I still genuinely don’t believe Trump himself is a lunatic or fascist. Rather, he is a stupid, bumbling, politically inexperienced person who has opened up a dangerous pandora’s box in order to win grassroots support and bypass the Republican establishment.

He has crafted an act meant for maximum appeal to a vast, volatile and unfriendly section of the electorate; but now may find himself having to fully embrace that act, along with all the consequences of the pandora’s box he has cynically opened.

What that might look like if he actually wins the Oval Office is anyone’s guess.

S. Awan

Independent journalist. Pariah. Believer in human rights, human dignity and liberty. Musician. Substandard Jedi. All-round failure. And future ghost.

0 Comments

  1. If he wins the presidency (and I think he will because Sanders is the only one that can beat him but we know he won’t get the Democratic nomination) I will tell people I’m from Canada.

      • Patriotism isn’t about mindless love (if you can even call it that) of country, as the right would like for people to believe. That said, a Trump presidency is nothing I’d ever be proud of. I can see why it’s happening, and the reality is everyone is to blame. The elites, the masses, even the vaunted “middle class”. The middle class fell asleep at the wheel because they thought they deserved their good fortune and the “poors” deserved it. They never acknowledged the help they got from the government to get where they are, they simply “worked” for their prosperity. They never thought the elites looked down on them (lol). Guess it hurts to learn too late right? Now they are part of the massive underclass and boy does it suck. This is not schadenfreude on my part (it sucks to be poor no matter who you are or what your history) but it’s an issue of me saying “what the hell did you expect? why did it take this long for you to wake up? did you really think you were one of them?”

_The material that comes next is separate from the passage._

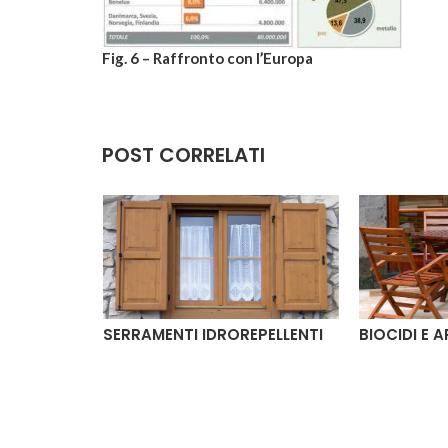
Fig. 6 – Raffronto con l’Europa
POST CORRELATI
O
SERRAMENTI IDROREPELLENTI
BIOCIDI E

        Yes the elites shoulder a major part of the blame, but that’s to be expected. Desperate poor people aren’t expected to make clear eyed long term decisions, so if they support a fascist like Trump, it’s regrettable though completely understandable. But the middle class…everybody says how sad it is that it’s dying a slow death, blah blah blah…because they matter and poor people don’t right? If poor people suffer, it’s to be expected, if middle class people suffer, it’s such a tragedy. For some reason, my heart refuses to bleed for them.

        My feelings are very mixed (to say the least). I love my country. I went out of my way to get naturalized, it continues to be one of the proudest moments of my life. But a part of me thinks, “maybe this is just desserts”. I know that’s not right…there are many people who will suffer, and they did not choose this path, they were born into it. So I do have some sympathy there. Still, the people of Libya, Iraq, Syria…they did not deserve it either. Will Americans learn by being treated the same way they have treated others? I don’t know…but I guess we will find out soon enough.